Passage for review
========================================================================

Congress recently agreed to a nearly $2 billion increase in a program that helps low-income families pay for care, but slots remain below pre-pandemic levels


A federal program critical to helping low-income families pay for child care got a historic boost late last year.

Congress approved a $1.9 billion increase for the Child Care Development Block Grant, bringing its funding to $8 billion for 2023. The block grant, commonly called CCDBG, is distributed to states, which then help low-income families pay for child care.

CCDBG has been integral to providing more families with access to child care, said Sarah Rittling, executive director of the nonprofit First Five Years Fund. The additional funds will help expand the reach of the program; nationally, only about 1 in 6 children who are eligible for a CCDBG subsidy actually receive one.

“It’s a significant funding stream that goes to states, and states use that in different ways. But at the end of the day, there’s not enough care and the care that is available is really expensive for families,” Rittling said.

The additional funding could expand child care to about 130,000 more children across the country by making care affordable for those families. “In many states, parents are paying more for child care than for their mortgages or even for in-state college tuition,” said Dan Wuori, senior director of early learning with The Hunt Institute, a nonprofit organization that focuses on education research and policy.

========================================================================

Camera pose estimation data
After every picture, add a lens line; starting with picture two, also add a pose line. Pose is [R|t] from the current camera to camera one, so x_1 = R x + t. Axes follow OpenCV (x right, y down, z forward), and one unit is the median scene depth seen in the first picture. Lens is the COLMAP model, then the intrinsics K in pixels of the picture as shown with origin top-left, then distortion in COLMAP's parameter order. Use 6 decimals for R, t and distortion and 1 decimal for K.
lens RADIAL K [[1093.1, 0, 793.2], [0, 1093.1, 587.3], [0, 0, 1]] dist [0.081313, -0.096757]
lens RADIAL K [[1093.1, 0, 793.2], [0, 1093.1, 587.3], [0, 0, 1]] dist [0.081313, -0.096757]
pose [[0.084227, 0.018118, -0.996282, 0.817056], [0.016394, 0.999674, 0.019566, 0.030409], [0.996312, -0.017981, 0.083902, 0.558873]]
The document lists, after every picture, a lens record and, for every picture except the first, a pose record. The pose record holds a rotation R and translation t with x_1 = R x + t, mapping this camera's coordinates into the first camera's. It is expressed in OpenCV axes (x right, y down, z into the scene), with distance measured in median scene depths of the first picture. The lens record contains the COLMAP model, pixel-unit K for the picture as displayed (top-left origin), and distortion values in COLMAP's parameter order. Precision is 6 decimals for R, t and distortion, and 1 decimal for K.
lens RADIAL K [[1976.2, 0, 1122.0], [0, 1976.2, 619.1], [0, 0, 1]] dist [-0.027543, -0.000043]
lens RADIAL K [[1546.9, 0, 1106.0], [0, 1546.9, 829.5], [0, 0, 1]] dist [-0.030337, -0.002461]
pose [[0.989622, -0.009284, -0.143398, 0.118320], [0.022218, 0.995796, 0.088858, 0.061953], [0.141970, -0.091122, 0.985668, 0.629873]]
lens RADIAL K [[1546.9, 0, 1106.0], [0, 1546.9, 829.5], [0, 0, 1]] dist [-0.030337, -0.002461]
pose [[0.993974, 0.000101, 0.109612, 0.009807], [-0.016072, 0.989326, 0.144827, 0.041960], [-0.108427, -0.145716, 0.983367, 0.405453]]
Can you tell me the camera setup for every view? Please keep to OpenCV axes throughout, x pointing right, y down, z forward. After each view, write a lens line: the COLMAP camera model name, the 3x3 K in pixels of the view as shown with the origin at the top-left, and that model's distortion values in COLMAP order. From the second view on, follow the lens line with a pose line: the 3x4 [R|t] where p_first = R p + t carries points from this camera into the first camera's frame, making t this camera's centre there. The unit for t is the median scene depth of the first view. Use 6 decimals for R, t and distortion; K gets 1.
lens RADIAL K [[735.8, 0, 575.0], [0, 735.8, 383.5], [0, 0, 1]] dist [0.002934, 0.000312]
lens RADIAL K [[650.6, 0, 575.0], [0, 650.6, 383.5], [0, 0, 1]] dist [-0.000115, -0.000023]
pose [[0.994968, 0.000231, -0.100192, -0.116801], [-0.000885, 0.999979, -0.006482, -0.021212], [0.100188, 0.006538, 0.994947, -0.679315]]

========================================================================

Tasks to complete
**A.** According to the article on child care funding, what total funding does the Child Care Development Block Grant reach for 2023?
**B.** Rewrite the article on child care funding starting at "Congress recently agreed" and ending at "actually receive one.", substituting "lower-income" for every instance of "low-income".

Results for each task
**A.** $8 billion.

**B.**
Congress recently agreed to a nearly $2 billion increase in a program that helps lower-income families pay for care, but slots remain below pre-pandemic levels


A federal program critical to helping lower-income families pay for child care got a historic boost late last year.

Congress approved a $1.9 billion increase for the Child Care Development Block Grant, bringing its funding to $8 billion for 2023. The block grant, commonly called CCDBG, is distributed to states, which then help lower-income families pay for child care.

CCDBG has been integral to providing more families with access to child care, said Sarah Rittling, executive director of the nonprofit First Five Years Fund. The additional funds will help expand the reach of the program; nationally, only about 1 in 6 children who are eligible for a CCDBG subsidy actually receive one.